[OKDXA] Horrific key clicks on 30 m last night

Kim Elmore [email protected]
Mon, 15 Mar 2004 17:34:37 -0600


Yeah, there was absolutely *NO* consideration given to keying 
waveform.  And, if it was not local, whoever it was had a tremendously 
strong signal. Waaaaaaay over 200 W. Closer to 20 kW if he was anywhere far 
away. He was wiping out most of the low end of the band. I could hear some 
very weak signals in 10110, but I couldn't make out who they were or what 
they were doing.

What purpose, I wonder, do such people serve?

Kim Elmore, N5OP

At 11:28 PM 3/15/2004 +0000, you wrote:
>Yes, I listened to him for a little while.  He seemed to be trying to jam
>some signal that was very weak.  It sounded like a very high power
>transmitter with poor keying.  I thought maybe it was a neighbor, hah.

- - -

*Requirements*:
• a. In the key-clicks message, why does Kim Elmore conclude the transmitter was far above 200 W if it was not local?
• b. In his own part of the key-clicks message, leaving out the quoted reply, what does Kim Elmore say about the offending signal? List each point.

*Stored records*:
- - -

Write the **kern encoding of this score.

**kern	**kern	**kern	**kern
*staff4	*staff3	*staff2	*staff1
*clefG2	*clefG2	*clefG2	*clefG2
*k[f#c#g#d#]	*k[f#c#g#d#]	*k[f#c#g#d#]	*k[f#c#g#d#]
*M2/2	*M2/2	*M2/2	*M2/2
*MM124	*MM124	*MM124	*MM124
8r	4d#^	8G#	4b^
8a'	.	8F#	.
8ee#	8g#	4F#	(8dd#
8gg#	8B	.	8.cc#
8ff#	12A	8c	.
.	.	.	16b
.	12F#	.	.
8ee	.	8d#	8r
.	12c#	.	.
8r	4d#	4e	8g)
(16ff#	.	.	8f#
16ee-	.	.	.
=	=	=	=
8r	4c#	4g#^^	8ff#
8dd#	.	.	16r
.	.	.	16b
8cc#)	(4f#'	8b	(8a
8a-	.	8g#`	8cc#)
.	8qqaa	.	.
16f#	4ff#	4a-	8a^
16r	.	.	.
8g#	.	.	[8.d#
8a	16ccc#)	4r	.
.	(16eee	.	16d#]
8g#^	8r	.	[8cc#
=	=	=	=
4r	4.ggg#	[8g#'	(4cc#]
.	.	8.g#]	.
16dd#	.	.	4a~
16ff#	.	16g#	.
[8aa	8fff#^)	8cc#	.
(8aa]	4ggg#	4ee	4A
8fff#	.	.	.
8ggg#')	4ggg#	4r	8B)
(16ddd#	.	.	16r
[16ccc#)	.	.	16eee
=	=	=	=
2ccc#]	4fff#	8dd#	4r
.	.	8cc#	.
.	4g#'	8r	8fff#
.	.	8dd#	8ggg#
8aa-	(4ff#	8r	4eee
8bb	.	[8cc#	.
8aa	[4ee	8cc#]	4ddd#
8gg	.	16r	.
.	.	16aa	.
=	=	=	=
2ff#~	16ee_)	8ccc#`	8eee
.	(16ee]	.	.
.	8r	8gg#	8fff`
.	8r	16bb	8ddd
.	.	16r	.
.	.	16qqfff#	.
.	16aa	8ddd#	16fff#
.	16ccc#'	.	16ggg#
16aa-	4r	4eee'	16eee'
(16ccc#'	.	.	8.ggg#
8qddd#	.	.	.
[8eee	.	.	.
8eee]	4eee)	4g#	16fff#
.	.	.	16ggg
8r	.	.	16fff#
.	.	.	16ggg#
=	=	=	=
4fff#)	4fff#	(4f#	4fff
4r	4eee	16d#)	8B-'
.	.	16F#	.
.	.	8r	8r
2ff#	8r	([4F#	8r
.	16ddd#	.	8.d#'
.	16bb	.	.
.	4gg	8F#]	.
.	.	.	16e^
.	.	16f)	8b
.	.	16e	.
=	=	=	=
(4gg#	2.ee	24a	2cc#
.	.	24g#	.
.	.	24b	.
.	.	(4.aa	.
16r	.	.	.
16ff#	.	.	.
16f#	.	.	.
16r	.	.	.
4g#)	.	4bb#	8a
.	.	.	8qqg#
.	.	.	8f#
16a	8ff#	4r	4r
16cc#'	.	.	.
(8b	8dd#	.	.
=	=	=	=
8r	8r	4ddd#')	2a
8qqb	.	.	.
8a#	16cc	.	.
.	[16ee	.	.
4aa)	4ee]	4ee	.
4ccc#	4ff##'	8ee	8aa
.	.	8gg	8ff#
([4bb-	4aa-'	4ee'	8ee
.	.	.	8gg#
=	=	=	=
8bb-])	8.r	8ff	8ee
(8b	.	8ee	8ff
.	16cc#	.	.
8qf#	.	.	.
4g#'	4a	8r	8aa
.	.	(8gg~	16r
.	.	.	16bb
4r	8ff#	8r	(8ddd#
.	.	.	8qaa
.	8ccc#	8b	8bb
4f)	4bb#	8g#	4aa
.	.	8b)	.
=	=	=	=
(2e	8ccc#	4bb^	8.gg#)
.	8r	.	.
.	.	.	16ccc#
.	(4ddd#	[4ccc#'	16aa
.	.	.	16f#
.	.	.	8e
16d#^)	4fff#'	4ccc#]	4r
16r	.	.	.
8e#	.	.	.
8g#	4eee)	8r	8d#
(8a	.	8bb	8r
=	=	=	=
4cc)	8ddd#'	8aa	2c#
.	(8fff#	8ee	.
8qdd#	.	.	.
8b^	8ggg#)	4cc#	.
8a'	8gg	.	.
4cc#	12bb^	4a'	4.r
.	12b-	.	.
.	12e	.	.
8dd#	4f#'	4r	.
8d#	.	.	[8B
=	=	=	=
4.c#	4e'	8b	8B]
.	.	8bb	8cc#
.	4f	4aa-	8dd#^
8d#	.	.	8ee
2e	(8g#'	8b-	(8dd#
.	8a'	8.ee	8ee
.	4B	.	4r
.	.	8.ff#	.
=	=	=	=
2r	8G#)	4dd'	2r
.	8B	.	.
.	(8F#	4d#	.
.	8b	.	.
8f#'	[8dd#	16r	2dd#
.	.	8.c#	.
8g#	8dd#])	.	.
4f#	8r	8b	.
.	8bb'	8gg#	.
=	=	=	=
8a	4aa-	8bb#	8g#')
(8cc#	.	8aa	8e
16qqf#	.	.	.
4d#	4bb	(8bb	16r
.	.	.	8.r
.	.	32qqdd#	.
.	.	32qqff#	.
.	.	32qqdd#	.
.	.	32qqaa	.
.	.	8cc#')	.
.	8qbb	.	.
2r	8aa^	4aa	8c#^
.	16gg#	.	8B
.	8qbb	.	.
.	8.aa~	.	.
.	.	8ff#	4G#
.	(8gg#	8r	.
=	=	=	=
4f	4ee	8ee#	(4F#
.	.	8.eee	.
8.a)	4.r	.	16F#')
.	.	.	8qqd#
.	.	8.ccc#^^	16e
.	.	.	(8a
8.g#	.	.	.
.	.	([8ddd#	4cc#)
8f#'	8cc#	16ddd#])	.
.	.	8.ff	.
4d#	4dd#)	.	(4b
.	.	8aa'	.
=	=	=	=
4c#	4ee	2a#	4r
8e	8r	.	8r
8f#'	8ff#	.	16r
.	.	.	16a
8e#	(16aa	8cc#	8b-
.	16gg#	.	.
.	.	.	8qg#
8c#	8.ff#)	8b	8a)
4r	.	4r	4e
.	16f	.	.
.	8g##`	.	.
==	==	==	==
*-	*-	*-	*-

- - -

*Results*:
• a. He reasons that the signal was tremendously strong and was wiping out most of the low end of the band. If the station was anywhere far away, that would take closer to 20 kW.

• b.
- There was absolutely no consideration given to keying waveform.
- If it was not local, it was a tremendously strong signal, well over 200 W and closer to 20 kW if it was far away.
- It was wiping out most of the low end of the band.